Elenchi delle regioni degli elementi:
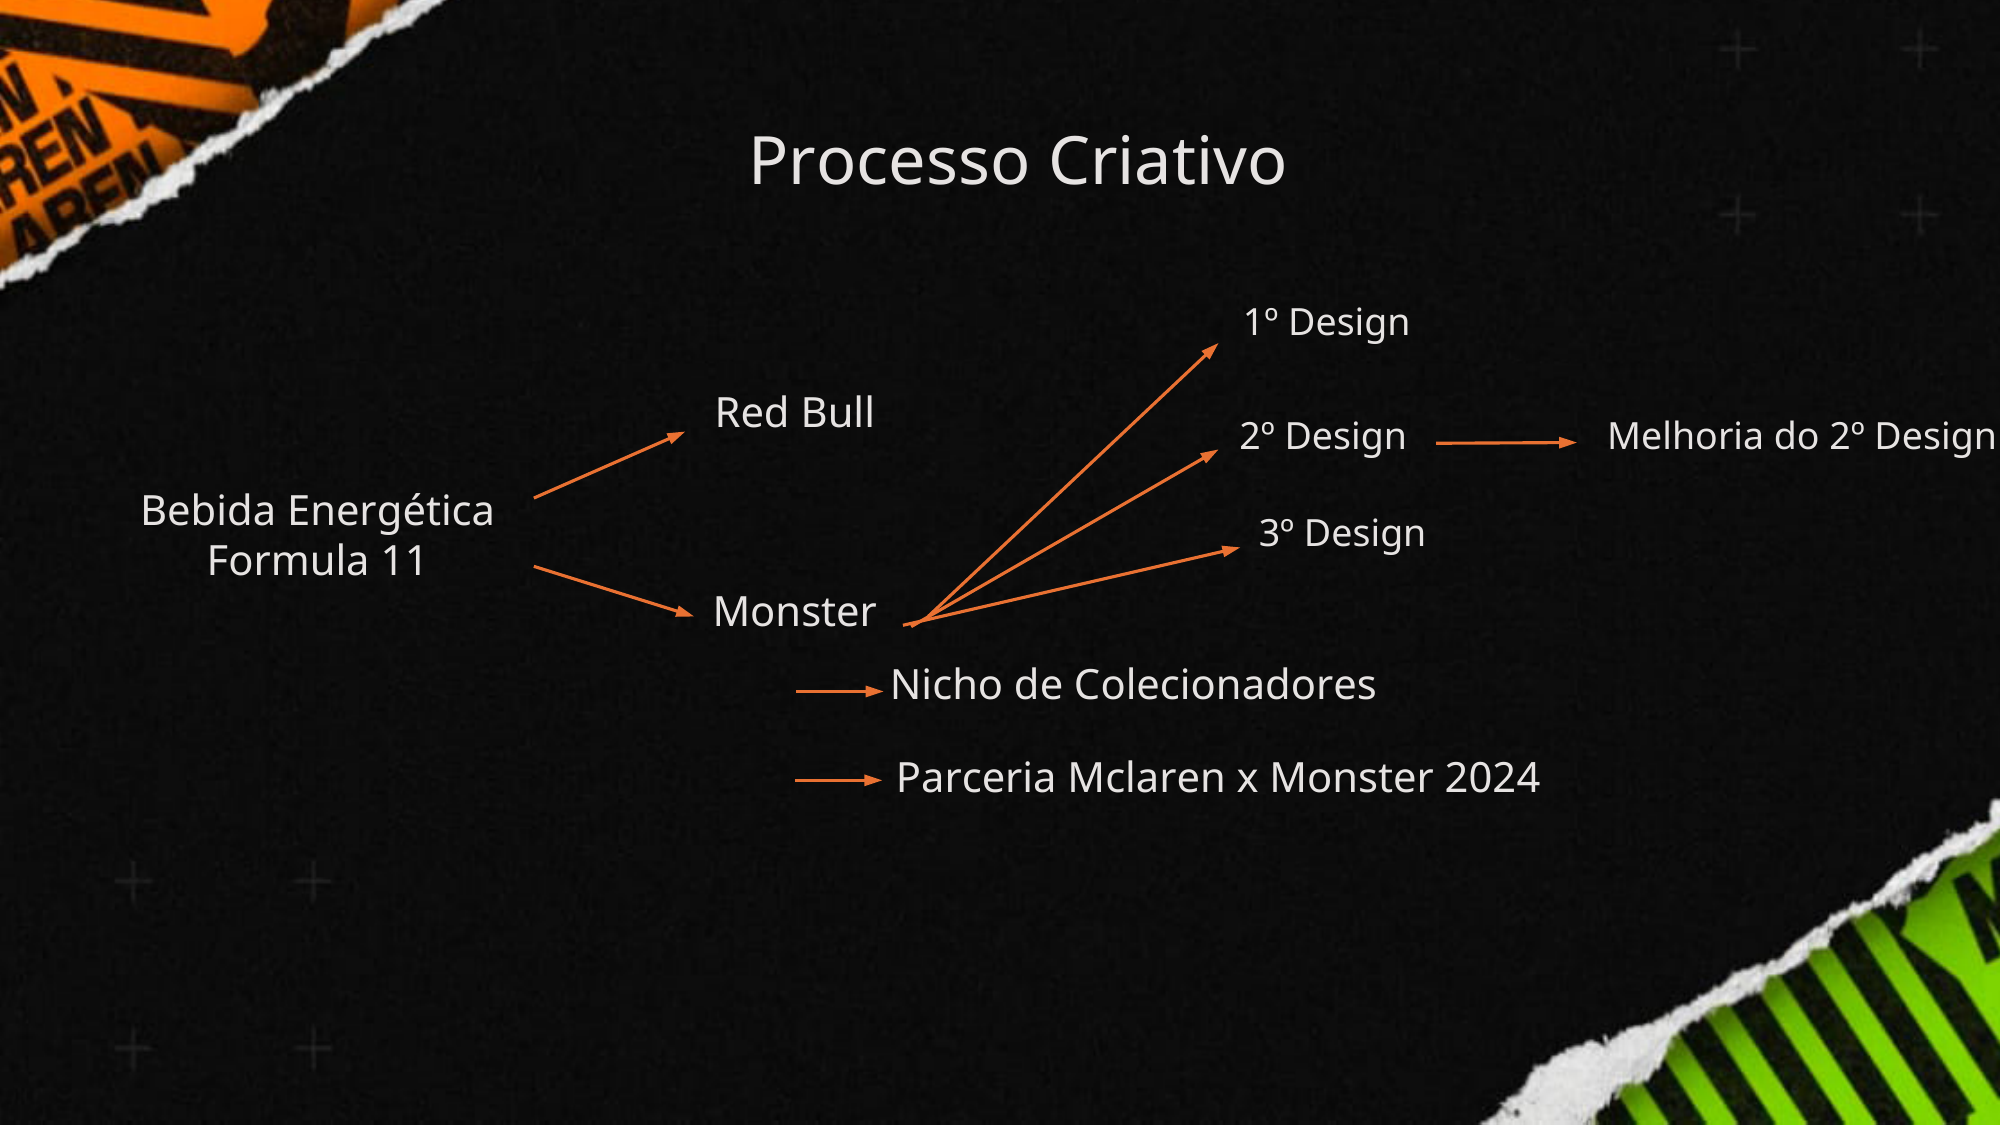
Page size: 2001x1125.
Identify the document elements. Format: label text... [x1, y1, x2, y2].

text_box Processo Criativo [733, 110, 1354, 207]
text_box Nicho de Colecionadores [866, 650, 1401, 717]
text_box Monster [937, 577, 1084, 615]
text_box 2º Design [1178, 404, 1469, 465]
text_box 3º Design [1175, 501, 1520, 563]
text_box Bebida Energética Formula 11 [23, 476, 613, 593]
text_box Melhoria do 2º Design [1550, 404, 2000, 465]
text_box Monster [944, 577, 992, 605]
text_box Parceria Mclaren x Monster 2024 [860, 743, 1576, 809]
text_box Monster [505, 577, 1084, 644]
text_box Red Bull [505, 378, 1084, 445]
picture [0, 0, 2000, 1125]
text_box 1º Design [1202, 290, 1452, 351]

* * *

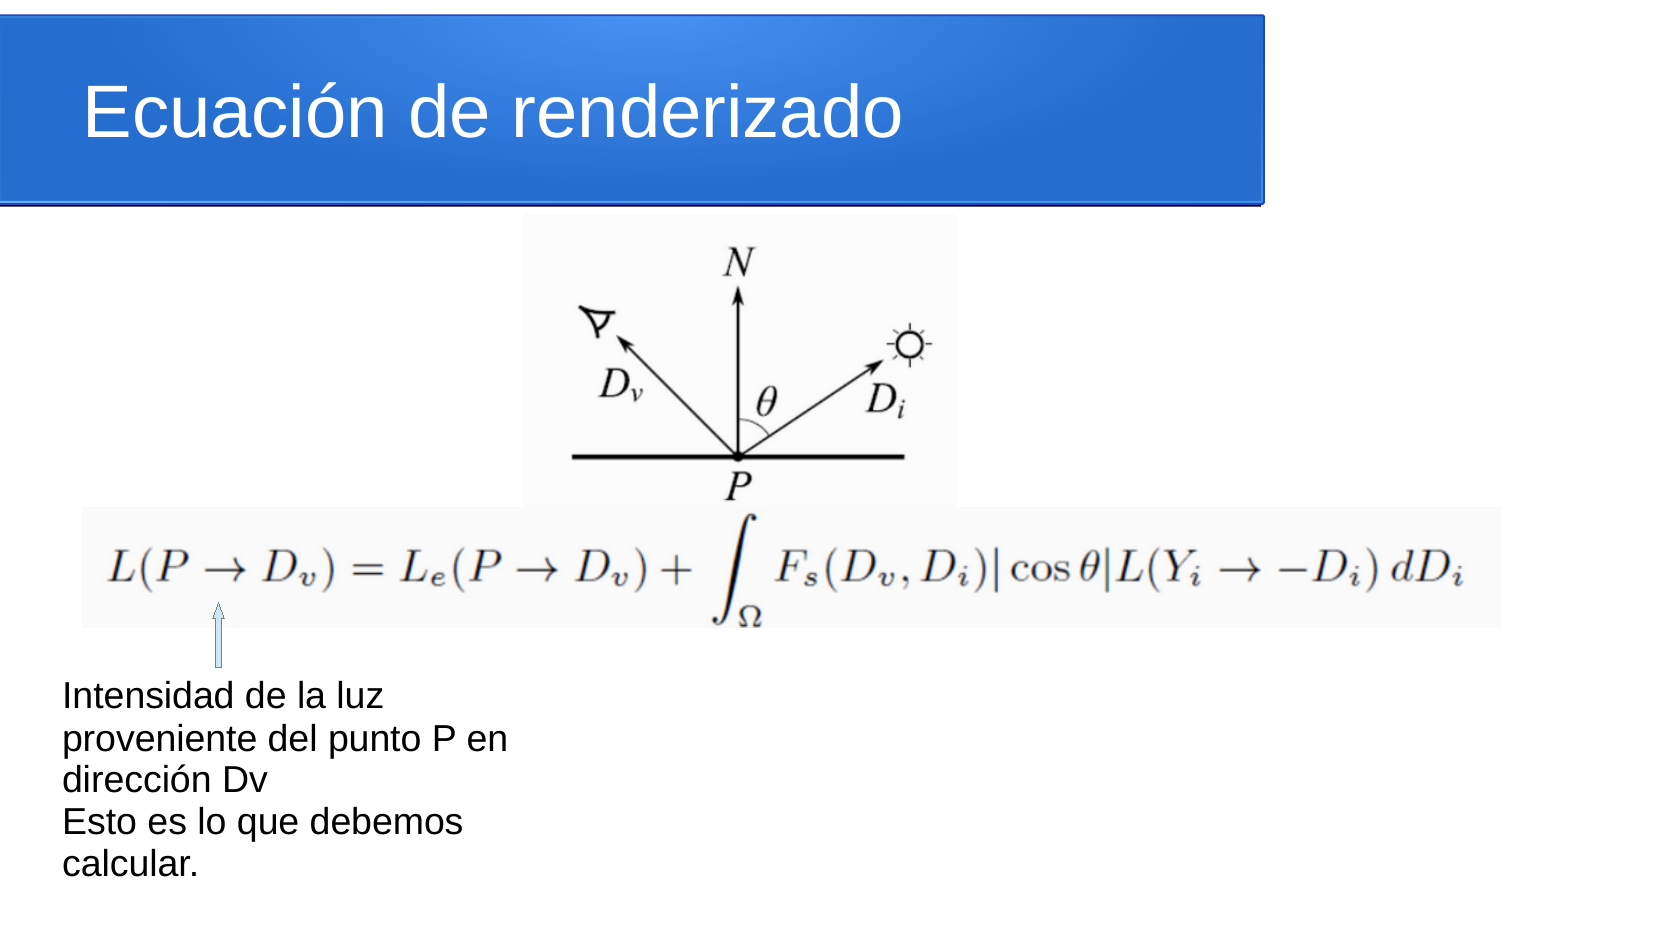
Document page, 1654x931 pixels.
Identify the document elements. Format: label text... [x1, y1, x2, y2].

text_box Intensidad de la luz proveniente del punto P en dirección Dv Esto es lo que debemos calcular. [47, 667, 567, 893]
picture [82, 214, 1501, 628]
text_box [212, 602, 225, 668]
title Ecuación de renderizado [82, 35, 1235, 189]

» COMPITO ASSEGNATO: Ricopia tale e quale tutto ciò che va dalla riga contenente "Document page, 1654x931 pixels." giù fino alla riga contenente "title Ecuación de", entrambe comprese.

» RISPOSTA SCRITTA:
Document page, 1654x931 pixels.
Identify the document elements. Format: label text... [x1, y1, x2, y2].

text_box Intensidad de la luz proveniente del punto P en dirección Dv Esto es lo que debemos calcular. [47, 667, 567, 893]
picture [82, 214, 1501, 628]
text_box [212, 602, 225, 668]
title Ecuación de renderizado [82, 35, 1235, 189]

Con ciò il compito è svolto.